- _Task_: Turn every line of the material below into a JSON list of strings, one string per line, and leave out any blank lines.

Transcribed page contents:
★ ★ ★

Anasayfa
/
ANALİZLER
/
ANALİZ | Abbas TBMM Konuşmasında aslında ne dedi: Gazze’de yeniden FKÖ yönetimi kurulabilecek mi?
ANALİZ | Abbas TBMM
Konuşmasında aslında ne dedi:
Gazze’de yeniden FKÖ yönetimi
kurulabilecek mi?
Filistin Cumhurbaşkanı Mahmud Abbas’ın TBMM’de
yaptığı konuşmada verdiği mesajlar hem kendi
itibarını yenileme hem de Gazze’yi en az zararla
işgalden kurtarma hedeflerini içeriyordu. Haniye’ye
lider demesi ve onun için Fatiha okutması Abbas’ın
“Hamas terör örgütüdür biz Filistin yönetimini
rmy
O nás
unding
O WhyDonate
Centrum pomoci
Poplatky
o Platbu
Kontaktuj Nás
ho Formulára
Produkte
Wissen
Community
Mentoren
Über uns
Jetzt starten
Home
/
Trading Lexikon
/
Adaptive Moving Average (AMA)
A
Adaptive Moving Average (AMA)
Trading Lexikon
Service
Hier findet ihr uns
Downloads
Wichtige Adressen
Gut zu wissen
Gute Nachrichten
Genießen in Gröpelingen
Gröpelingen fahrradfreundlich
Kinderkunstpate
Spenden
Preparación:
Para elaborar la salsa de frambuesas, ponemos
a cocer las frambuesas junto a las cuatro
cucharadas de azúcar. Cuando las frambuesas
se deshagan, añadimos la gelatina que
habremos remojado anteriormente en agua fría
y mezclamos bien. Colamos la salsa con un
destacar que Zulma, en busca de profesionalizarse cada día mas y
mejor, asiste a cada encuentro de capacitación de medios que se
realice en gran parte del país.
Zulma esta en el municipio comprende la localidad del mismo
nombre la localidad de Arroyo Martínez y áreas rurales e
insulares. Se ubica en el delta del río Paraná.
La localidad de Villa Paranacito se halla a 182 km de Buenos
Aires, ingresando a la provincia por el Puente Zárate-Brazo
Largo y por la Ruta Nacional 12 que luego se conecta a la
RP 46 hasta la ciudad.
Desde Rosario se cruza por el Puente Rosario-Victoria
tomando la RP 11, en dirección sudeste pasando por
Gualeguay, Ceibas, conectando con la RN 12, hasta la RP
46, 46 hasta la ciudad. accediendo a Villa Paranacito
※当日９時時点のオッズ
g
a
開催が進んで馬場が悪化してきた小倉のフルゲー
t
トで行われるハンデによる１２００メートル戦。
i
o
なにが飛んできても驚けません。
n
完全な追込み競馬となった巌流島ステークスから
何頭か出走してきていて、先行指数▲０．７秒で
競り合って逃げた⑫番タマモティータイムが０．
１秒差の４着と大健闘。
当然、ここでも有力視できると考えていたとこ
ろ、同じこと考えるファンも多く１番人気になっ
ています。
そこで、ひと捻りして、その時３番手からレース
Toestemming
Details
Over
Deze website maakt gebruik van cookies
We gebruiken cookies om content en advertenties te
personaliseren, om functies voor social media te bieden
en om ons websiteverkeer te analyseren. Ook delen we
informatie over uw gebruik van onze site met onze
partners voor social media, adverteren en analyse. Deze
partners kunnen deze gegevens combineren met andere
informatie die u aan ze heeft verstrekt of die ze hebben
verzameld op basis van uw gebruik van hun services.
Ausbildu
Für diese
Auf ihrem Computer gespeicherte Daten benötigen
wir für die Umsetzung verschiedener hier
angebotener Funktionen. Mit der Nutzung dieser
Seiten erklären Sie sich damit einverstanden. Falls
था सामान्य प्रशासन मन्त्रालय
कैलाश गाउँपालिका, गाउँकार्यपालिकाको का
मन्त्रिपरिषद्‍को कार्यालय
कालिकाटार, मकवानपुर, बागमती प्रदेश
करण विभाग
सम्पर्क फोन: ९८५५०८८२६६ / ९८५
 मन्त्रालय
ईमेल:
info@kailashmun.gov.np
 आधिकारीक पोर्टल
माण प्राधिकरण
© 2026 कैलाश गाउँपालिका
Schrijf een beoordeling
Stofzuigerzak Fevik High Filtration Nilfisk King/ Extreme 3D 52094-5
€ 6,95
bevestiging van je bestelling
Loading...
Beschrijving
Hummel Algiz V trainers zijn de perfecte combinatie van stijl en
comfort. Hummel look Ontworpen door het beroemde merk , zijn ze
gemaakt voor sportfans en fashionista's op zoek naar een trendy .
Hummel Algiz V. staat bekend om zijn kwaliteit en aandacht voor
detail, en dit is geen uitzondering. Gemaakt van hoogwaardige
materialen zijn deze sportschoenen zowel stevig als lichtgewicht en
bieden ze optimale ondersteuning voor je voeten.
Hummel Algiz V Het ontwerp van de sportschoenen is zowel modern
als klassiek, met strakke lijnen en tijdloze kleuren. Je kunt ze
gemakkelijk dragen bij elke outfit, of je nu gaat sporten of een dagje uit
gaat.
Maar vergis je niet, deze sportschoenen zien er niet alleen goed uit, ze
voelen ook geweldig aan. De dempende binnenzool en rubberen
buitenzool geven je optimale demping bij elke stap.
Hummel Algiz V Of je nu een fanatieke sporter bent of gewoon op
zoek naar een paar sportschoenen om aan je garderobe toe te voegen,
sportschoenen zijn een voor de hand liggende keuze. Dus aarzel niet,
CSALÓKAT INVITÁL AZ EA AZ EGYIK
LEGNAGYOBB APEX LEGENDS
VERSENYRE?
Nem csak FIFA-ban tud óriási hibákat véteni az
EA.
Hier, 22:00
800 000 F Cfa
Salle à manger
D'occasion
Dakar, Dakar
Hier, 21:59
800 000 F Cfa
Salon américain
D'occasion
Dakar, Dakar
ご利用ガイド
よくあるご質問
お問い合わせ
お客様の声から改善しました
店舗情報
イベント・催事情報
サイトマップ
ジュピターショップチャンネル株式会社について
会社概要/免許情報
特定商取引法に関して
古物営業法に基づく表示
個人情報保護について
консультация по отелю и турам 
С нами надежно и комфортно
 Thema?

★ ★ ★

- _Solution_:
[
  "Anasayfa",
  "/",
  "ANALİZLER",
  "/",
  "ANALİZ | Abbas TBMM Konuşmasında aslında ne dedi: Gazze’de yeniden FKÖ yönetimi kurulabilecek mi?",
  "ANALİZ | Abbas TBMM",
  "Konuşmasında aslında ne dedi:",
  "Gazze’de yeniden FKÖ yönetimi",
  "kurulabilecek mi?",
  "Filistin Cumhurbaşkanı Mahmud Abbas’ın TBMM’de",
  "yaptığı konuşmada verdiği mesajlar hem kendi",
  "itibarını yenileme hem de Gazze’yi en az zararla",
  "işgalden kurtarma hedeflerini içeriyordu. Haniye’ye",
  "lider demesi ve onun için Fatiha okutması Abbas’ın",
  "“Hamas terör örgütüdür biz Filistin yönetimini",
  "rmy",
  "O nás",
  "unding",
  "O WhyDonate",
  "Centrum pomoci",
  "Poplatky",
  "o Platbu",
  "Kontaktuj Nás",
  "ho Formulára",
  "Produkte",
  "Wissen",
  "Community",
  "Mentoren",
  "Über uns",
  "Jetzt starten",
  "Home",
  "/",
  "Trading Lexikon",
  "/",
  "Adaptive Moving Average (AMA)",
  "A",
  "Adaptive Moving Average (AMA)",
  "Trading Lexikon",
  "Service",
  "Hier findet ihr uns",
  "Downloads",
  "Wichtige Adressen",
  "Gut zu wissen",
  "Gute Nachrichten",
  "Genießen in Gröpelingen",
  "Gröpelingen fahrradfreundlich",
  "Kinderkunstpate",
  "Spenden",
  "Preparación:",
  "Para elaborar la salsa de frambuesas, ponemos",
  "a cocer las frambuesas junto a las cuatro",
  "cucharadas de azúcar. Cuando las frambuesas",
  "se deshagan, añadimos la gelatina que",
  "habremos remojado anteriormente en agua fría",
  "y mezclamos bien. Colamos la salsa con un",
  "destacar que Zulma, en busca de profesionalizarse cada día mas y",
  "mejor, asiste a cada encuentro de capacitación de medios que se",
  "realice en gran parte del país.",
  "Zulma esta en el municipio comprende la localidad del mismo",
  "nombre la localidad de Arroyo Martínez y áreas rurales e",
  "insulares. Se ubica en el delta del río Paraná.",
  "La localidad de Villa Paranacito se halla a 182 km de Buenos",
  "Aires, ingresando a la provincia por el Puente Zárate-Brazo",
  "Largo y por la Ruta Nacional 12 que luego se conecta a la",
  "RP 46 hasta la ciudad.",
  "Desde Rosario se cruza por el Puente Rosario-Victoria",
  "tomando la RP 11, en dirección sudeste pasando por",
  "Gualeguay, Ceibas, conectando con la RN 12, hasta la RP",
  "46, 46 hasta la ciudad. accediendo a Villa Paranacito",
  "※当日９時時点のオッズ",
  "g",
  "a",
  "開催が進んで馬場が悪化してきた小倉のフルゲー",
  "t",
  "トで行われるハンデによる１２００メートル戦。",
  "i",
  "o",
  "なにが飛んできても驚けません。",
  "n",
  "完全な追込み競馬となった巌流島ステークスから",
  "何頭か出走してきていて、先行指数▲０．７秒で",
  "競り合って逃げた⑫番タマモティータイムが０．",
  "１秒差の４着と大健闘。",
  "当然、ここでも有力視できると考えていたとこ",
  "ろ、同じこと考えるファンも多く１番人気になっ",
  "ています。",
  "そこで、ひと捻りして、その時３番手からレース",
  "Toestemming",
  "Details",
  "Over",
  "Deze website maakt gebruik van cookies",
  "We gebruiken cookies om content en advertenties te",
  "personaliseren, om functies voor social media te bieden",
  "en om ons websiteverkeer te analyseren. Ook delen we",
  "informatie over uw gebruik van onze site met onze",
  "partners voor social media, adverteren en analyse. Deze",
  "partners kunnen deze gegevens combineren met andere",
  "informatie die u aan ze heeft verstrekt of die ze hebben",
  "verzameld op basis van uw gebruik van hun services.",
  "Ausbildu",
  "Für diese",
  "Auf ihrem Computer gespeicherte Daten benötigen",
  "wir für die Umsetzung verschiedener hier",
  "angebotener Funktionen. Mit der Nutzung dieser",
  "Seiten erklären Sie sich damit einverstanden. Falls",
  "था सामान्य प्रशासन मन्त्रालय",
  "कैलाश गाउँपालिका, गाउँकार्यपालिकाको का",
  "मन्त्रिपरिषद्‍को कार्यालय",
  "कालिकाटार, मकवानपुर, बागमती प्रदेश",
  "करण विभाग",
  "सम्पर्क फोन: ९८५५०८८२६६ / ९८५",
  " मन्त्रालय",
  "ईमेल:",
  "info@kailashmun.gov.np",
  " आधिकारीक पोर्टल",
  "माण प्राधिकरण",
  "© 2026 कैलाश गाउँपालिका",
  "Schrijf een beoordeling",
  "Stofzuigerzak Fevik High Filtration Nilfisk King/ Extreme 3D 52094-5",
  "€ 6,95",
  "bevestiging van je bestelling",
  "Loading...",
  "Beschrijving",
  "Hummel Algiz V trainers zijn de perfecte combinatie van stijl en",
  "comfort. Hummel look Ontworpen door het beroemde merk , zijn ze",
  "gemaakt voor sportfans en fashionista's op zoek naar een trendy .",
  "Hummel Algiz V. staat bekend om zijn kwaliteit en aandacht voor",
  "detail, en dit is geen uitzondering. Gemaakt van hoogwaardige",
  "materialen zijn deze sportschoenen zowel stevig als lichtgewicht en",
  "bieden ze optimale ondersteuning voor je voeten.",
  "Hummel Algiz V Het ontwerp van de sportschoenen is zowel modern",
  "als klassiek, met strakke lijnen en tijdloze kleuren. Je kunt ze",
  "gemakkelijk dragen bij elke outfit, of je nu gaat sporten of een dagje uit",
  "gaat.",
  "Maar vergis je niet, deze sportschoenen zien er niet alleen goed uit, ze",
  "voelen ook geweldig aan. De dempende binnenzool en rubberen",
  "buitenzool geven je optimale demping bij elke stap.",
  "Hummel Algiz V Of je nu een fanatieke sporter bent of gewoon op",
  "zoek naar een paar sportschoenen om aan je garderobe toe te voegen,",
  "sportschoenen zijn een voor de hand liggende keuze. Dus aarzel niet,",
  "CSALÓKAT INVITÁL AZ EA AZ EGYIK",
  "LEGNAGYOBB APEX LEGENDS",
  "VERSENYRE?",
  "Nem csak FIFA-ban tud óriási hibákat véteni az",
  "EA.",
  "Hier, 22:00",
  "800 000 F Cfa",
  "Salle à manger",
  "D'occasion",
  "Dakar, Dakar",
  "Hier, 21:59",
  "800 000 F Cfa",
  "Salon américain",
  "D'occasion",
  "Dakar, Dakar",
  "ご利用ガイド",
  "よくあるご質問",
  "お問い合わせ",
  "お客様の声から改善しました",
  "店舗情報",
  "イベント・催事情報",
  "サイトマップ",
  "ジュピターショップチャンネル株式会社について",
  "会社概要/免許情報",
  "特定商取引法に関して",
  "古物営業法に基づく表示",
  "個人情報保護について",
  "консультация по отелю и турам ",
  "С нами надежно и комфортно",
  " Thema?"
]